(EXERCISE PROMPT): Find each line in the rows below that contains the string "axis" and copy it out in full. Case counts.

(GIVEN ENTRIES):
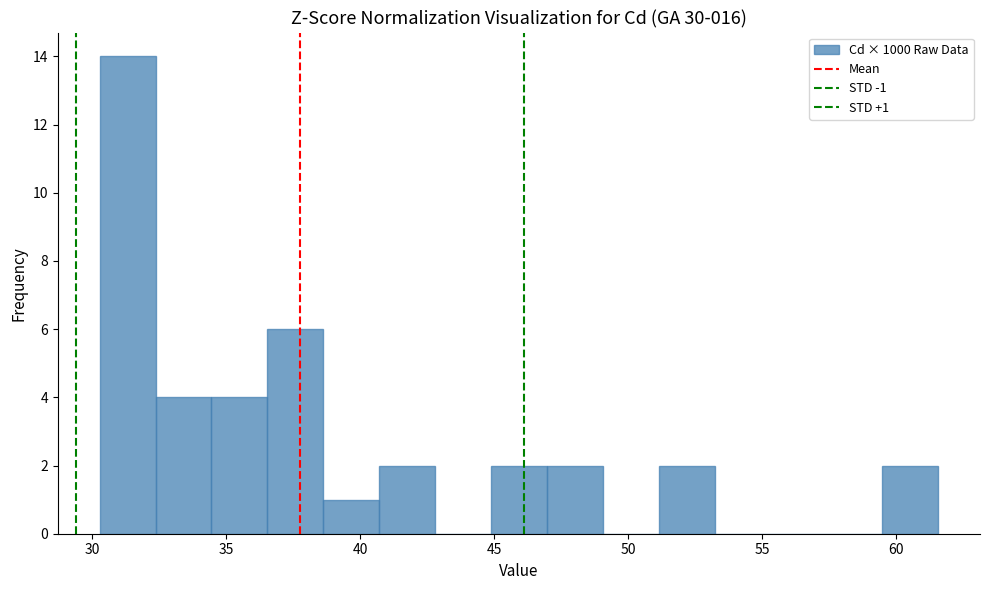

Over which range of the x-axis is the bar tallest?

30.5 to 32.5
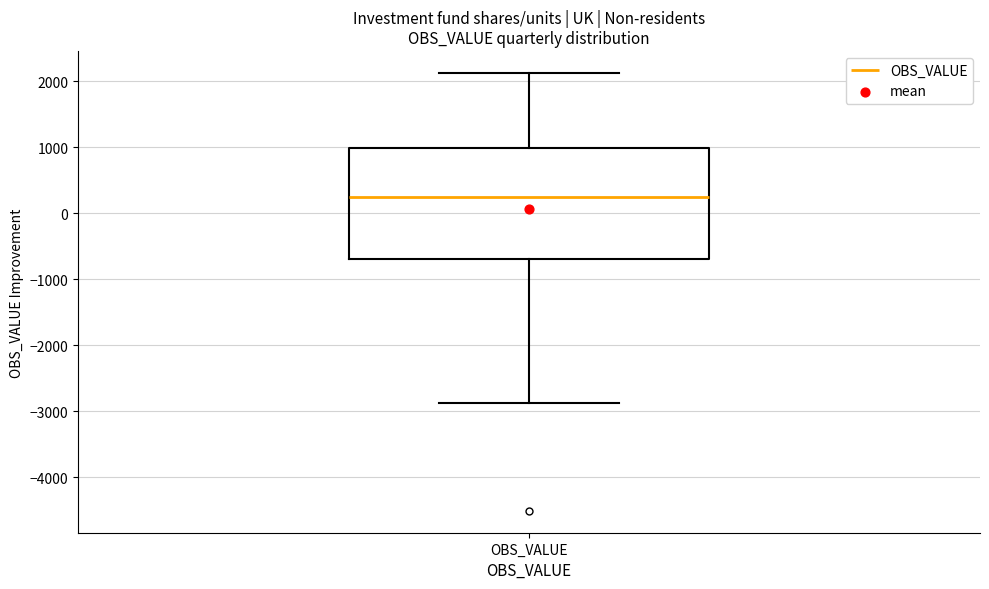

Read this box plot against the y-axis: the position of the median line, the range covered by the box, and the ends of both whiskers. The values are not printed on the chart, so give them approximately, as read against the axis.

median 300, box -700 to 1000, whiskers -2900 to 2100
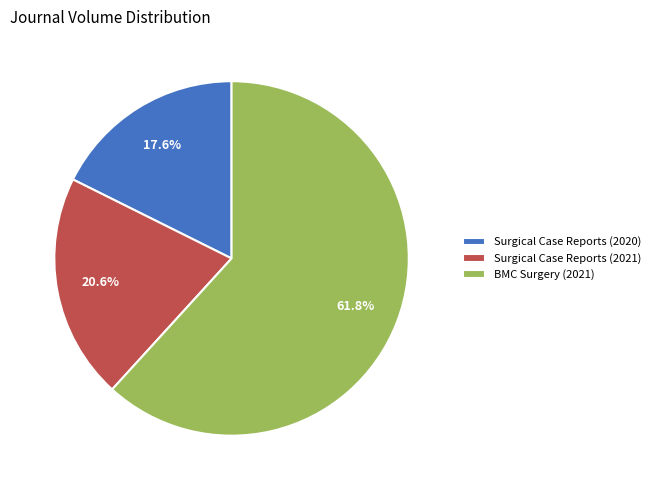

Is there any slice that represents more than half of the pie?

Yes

(TASK OUTPUT):
Over which range of the x-axis is the bar tallest?
Read this box plot against the y-axis: the position of the median line, the range covered by the box, and the ends of both whiskers. The values are not printed on the chart, so give them approximately, as read against the axis.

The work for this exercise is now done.